Three: How can we still tell this important part of Minnesota history without giving the impression that we think these were honorable acts? Could the statue be moved to another location?
My theory: While almost no one could identify Knute, any effort to de-Knute the Capitol steps would raise an uproar. Still, my vote is to move the statue and find new more inspiring and inviting art for the Capitol’s front door.
This Day in History: The Cherokee Removal Census
Like the Nelson Act which ignored treaty rights and taking Indian land, the Cherokee Removal Census is part of a larger story of the government ignoring the law and taking Indian land — this time, on a national level.
Let’s start with the background. According to a National Archives report:
From 1831 to 1840, Choctaws, Chickasaws, Creeks, Seminoles, and Cherokees were forced to migrate to Indian Territory (now Oklahoma), in a process then called “Indian Removal,” but now better known as “The Trail of Tears.” This was done despite a decision of the United States Supreme Court in Worcester v. Georgia (1832), in which the Indian Removal Act was declared unconstitutional. President Jackson ignored this ruling and was said to have remarked, “Justice Marshall has rendered his decision, now see how he enforces it.”
During the fall of 1835, the Superintendent of Cherokee Removal, Benjamin F. Curry, appointed officials to count all Cherokees residing in Georgia, North Carolina, Tennessee and Alabama–their historic homelands.
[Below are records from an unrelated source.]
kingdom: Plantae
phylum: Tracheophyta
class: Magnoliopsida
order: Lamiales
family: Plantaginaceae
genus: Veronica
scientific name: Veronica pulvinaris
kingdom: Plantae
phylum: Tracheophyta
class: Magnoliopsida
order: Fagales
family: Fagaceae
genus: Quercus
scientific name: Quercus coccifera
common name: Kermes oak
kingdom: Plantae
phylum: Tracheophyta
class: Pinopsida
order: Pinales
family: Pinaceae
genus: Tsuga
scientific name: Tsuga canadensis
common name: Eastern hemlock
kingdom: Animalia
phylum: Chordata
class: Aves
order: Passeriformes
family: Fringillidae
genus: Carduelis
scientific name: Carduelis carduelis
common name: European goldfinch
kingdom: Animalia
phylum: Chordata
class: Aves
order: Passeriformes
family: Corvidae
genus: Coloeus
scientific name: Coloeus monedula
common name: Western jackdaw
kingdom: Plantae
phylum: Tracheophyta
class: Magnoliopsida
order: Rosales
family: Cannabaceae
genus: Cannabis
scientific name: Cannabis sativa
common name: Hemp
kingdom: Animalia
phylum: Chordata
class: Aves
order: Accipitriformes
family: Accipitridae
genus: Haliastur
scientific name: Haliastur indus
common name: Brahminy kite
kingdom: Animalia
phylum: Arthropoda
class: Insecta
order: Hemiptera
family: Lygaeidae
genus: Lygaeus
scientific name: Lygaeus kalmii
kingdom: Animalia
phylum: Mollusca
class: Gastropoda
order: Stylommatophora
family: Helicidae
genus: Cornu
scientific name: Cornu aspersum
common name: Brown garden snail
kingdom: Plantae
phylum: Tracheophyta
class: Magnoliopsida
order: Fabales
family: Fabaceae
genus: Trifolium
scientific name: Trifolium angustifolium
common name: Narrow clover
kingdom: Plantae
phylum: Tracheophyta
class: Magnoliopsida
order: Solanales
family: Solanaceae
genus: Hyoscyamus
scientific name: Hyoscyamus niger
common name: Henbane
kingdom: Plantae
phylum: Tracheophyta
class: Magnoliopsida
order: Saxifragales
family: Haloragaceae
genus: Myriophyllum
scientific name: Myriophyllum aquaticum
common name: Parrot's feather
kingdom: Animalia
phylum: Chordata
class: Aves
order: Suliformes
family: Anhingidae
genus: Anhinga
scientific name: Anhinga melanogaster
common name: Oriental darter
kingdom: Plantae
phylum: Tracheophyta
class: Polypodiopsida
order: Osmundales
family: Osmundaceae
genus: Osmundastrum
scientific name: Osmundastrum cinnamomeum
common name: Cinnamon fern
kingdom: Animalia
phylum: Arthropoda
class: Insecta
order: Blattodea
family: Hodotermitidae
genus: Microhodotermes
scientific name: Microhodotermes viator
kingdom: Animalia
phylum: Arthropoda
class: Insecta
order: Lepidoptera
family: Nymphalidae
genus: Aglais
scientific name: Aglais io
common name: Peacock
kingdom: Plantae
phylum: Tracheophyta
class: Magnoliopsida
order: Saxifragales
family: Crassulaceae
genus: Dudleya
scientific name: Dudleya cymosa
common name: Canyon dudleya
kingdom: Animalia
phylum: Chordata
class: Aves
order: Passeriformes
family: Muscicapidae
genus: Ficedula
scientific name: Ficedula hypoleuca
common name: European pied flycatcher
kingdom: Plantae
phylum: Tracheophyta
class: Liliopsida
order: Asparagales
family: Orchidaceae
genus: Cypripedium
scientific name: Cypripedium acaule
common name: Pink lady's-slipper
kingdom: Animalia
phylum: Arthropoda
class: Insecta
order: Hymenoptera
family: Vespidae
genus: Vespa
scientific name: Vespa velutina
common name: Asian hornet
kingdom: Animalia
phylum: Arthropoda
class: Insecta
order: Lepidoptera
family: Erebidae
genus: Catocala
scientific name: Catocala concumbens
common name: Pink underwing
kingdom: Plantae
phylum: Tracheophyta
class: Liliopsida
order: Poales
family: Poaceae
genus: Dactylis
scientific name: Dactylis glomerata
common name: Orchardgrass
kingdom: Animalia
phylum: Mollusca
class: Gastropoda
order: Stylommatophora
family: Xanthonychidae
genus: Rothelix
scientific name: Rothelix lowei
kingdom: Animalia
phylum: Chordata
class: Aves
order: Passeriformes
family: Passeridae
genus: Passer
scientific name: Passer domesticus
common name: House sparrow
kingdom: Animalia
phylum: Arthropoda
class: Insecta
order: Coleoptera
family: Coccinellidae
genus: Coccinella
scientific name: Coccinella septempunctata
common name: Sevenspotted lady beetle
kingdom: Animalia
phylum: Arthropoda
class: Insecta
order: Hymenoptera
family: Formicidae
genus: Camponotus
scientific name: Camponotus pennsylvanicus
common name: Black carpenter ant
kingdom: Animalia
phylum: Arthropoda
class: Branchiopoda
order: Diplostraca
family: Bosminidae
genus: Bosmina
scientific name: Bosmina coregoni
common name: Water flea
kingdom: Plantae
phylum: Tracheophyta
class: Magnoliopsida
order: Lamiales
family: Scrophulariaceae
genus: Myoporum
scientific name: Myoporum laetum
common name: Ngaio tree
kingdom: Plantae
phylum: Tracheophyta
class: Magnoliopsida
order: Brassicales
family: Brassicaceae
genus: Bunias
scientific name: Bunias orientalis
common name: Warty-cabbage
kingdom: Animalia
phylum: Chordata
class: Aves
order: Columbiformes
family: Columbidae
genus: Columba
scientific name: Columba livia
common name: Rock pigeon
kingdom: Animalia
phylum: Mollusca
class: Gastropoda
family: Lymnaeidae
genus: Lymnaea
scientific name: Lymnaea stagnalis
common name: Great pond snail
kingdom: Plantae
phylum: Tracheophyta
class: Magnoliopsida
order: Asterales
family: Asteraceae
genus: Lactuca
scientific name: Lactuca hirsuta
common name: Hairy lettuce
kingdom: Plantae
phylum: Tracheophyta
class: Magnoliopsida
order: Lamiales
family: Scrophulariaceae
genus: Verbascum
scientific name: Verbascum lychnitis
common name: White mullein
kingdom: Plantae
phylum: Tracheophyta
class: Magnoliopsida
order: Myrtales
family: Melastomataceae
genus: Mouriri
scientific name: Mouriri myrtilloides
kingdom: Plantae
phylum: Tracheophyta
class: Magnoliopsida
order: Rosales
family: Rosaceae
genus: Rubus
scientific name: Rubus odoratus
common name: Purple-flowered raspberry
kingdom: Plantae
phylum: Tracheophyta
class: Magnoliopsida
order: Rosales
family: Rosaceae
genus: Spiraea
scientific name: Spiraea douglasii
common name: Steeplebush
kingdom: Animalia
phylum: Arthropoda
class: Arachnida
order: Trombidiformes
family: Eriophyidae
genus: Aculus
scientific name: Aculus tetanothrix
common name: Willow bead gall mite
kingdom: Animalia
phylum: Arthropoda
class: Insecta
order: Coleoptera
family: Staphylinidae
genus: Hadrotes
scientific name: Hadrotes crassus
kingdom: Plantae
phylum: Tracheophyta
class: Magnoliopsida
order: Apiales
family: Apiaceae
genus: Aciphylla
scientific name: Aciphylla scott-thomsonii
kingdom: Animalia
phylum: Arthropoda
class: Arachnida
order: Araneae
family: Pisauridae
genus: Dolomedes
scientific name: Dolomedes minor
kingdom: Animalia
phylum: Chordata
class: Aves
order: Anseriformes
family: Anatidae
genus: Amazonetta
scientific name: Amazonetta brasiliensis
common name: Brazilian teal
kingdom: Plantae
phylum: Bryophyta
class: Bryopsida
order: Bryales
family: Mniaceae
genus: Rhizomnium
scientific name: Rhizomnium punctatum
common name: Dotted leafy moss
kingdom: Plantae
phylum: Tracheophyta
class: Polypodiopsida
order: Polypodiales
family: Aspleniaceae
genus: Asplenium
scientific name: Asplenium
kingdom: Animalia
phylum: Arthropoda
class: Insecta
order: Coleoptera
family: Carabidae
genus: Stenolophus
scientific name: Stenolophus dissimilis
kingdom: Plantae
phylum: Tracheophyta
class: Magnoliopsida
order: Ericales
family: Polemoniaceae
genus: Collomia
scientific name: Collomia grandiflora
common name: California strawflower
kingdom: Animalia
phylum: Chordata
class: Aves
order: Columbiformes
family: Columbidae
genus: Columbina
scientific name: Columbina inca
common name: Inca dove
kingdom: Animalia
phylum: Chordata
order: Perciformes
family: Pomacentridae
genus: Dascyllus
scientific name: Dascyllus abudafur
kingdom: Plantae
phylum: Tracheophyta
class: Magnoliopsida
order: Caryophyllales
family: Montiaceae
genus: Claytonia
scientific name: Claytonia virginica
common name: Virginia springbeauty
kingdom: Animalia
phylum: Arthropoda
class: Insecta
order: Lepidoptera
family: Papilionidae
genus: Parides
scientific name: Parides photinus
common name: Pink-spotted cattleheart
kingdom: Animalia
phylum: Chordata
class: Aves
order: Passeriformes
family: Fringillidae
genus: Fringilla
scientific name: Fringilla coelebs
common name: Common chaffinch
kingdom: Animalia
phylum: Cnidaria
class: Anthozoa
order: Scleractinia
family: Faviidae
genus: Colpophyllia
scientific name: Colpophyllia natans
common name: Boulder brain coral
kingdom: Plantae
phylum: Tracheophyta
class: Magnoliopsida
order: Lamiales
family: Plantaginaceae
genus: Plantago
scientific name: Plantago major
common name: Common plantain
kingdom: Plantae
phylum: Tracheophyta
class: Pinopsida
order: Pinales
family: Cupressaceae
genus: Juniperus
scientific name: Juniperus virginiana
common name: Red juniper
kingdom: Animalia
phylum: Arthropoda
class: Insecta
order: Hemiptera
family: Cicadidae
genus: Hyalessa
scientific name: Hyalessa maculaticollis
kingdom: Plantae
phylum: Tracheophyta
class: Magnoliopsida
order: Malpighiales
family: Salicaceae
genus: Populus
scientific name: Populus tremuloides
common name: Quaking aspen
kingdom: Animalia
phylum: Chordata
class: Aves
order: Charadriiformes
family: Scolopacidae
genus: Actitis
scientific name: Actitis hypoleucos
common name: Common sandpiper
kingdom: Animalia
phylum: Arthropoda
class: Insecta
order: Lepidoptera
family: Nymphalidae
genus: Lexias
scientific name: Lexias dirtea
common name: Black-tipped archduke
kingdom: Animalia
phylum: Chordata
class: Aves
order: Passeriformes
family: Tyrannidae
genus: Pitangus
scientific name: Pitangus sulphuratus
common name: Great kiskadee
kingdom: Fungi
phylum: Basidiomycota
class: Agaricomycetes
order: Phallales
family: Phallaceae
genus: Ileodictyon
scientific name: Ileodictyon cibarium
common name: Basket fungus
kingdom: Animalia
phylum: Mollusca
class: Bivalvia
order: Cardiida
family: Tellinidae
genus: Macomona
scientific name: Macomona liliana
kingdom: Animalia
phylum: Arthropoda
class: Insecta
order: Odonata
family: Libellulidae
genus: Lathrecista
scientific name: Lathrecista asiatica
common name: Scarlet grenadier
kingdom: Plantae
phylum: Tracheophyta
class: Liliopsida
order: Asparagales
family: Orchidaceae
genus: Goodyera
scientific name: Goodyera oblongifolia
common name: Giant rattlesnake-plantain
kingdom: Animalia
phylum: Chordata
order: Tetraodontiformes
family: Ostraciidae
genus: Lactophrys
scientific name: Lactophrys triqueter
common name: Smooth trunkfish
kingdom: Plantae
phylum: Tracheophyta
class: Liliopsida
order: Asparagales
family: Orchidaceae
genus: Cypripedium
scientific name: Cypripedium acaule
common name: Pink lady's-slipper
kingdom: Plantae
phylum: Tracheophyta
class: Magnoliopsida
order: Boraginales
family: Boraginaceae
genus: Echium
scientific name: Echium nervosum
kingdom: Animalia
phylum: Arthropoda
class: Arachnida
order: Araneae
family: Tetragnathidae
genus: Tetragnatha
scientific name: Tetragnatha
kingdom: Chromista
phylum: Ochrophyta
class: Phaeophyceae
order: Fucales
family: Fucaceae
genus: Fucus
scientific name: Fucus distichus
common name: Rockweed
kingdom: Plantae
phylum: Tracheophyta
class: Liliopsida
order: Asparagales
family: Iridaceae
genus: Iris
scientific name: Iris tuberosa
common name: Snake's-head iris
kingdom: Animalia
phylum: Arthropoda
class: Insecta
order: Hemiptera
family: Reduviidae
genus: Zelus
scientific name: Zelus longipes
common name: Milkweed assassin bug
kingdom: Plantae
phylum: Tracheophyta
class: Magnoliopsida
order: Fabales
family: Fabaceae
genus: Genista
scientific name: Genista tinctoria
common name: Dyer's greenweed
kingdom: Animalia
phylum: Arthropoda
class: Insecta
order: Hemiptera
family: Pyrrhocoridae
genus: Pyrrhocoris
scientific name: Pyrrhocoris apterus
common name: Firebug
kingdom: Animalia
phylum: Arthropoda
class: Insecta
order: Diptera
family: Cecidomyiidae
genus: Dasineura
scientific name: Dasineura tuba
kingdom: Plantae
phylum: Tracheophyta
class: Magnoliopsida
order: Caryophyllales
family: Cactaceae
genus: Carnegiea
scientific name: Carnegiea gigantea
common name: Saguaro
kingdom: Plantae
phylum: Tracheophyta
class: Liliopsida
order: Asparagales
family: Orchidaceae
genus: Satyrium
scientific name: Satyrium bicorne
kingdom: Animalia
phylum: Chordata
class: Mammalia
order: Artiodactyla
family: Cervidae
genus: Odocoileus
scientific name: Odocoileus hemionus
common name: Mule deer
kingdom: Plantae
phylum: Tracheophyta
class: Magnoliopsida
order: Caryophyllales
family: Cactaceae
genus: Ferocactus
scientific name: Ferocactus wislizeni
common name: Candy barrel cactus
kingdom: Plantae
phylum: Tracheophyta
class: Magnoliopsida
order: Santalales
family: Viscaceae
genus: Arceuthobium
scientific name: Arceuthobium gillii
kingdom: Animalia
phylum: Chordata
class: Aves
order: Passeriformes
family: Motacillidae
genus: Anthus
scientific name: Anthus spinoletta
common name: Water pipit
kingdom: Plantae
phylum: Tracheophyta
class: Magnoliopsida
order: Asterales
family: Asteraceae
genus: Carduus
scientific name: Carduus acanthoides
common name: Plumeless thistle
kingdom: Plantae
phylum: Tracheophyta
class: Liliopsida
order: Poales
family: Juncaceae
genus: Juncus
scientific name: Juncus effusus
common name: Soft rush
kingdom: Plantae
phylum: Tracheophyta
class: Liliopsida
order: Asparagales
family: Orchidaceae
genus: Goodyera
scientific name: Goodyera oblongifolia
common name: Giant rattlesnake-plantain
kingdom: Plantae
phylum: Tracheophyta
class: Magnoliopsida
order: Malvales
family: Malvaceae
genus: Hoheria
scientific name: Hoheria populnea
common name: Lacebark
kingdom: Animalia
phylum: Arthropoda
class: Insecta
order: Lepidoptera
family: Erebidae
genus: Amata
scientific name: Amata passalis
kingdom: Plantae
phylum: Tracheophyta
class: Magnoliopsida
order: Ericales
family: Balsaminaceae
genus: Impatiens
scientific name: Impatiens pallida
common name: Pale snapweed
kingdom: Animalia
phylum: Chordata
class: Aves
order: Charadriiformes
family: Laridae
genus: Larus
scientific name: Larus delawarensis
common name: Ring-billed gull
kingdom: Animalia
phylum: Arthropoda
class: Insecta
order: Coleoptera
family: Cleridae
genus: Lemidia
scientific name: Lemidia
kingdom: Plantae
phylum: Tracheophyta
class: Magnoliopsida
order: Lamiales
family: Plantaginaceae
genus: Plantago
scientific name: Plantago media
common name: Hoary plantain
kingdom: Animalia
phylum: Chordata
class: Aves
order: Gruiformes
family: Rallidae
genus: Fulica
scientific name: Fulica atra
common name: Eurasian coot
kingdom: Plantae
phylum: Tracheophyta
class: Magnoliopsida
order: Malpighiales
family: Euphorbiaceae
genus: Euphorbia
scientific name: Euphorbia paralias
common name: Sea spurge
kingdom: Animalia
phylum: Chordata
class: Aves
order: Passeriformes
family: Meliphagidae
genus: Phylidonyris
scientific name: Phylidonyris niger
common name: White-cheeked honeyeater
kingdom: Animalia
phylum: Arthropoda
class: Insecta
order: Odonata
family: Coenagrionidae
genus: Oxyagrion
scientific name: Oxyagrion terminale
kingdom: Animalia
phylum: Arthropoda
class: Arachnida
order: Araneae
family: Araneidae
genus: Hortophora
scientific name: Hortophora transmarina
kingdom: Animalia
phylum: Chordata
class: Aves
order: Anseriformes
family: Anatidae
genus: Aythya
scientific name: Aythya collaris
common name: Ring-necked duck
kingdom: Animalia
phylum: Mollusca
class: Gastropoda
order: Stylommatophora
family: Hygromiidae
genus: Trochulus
The Census would determine the number of Indians and value of their property in preparing for their removal.
The final census, submitted on this day in history, December 12, 1835, is contained in a large, leather-bound volume, 66 pages long. It is chilling to think of such an official document, carrying out an unconstitutional act, having people “removed,” and in many cases, killed in the process. The Census listed 16,542 Cherokees and 201 intermarried whites. They owned 1,592 black slaves. The Census was taken in advance of the Treaty of New Echota, “negotiated and signed by a small faction of Cherokee tribal members, not the tribal leadership,” according to Wikipedia.
The Trail of Tears refers to a series of forced removals of Native American peoples following the Indian Removal Act of 1830; this Cherokee relocation was one part of that series. According to Wikipedia’s Trail of Tears entry: “The relocated peoples suffered from exposure, disease, and starvation while en route, and more than ten thousand died before reaching their various destinations.”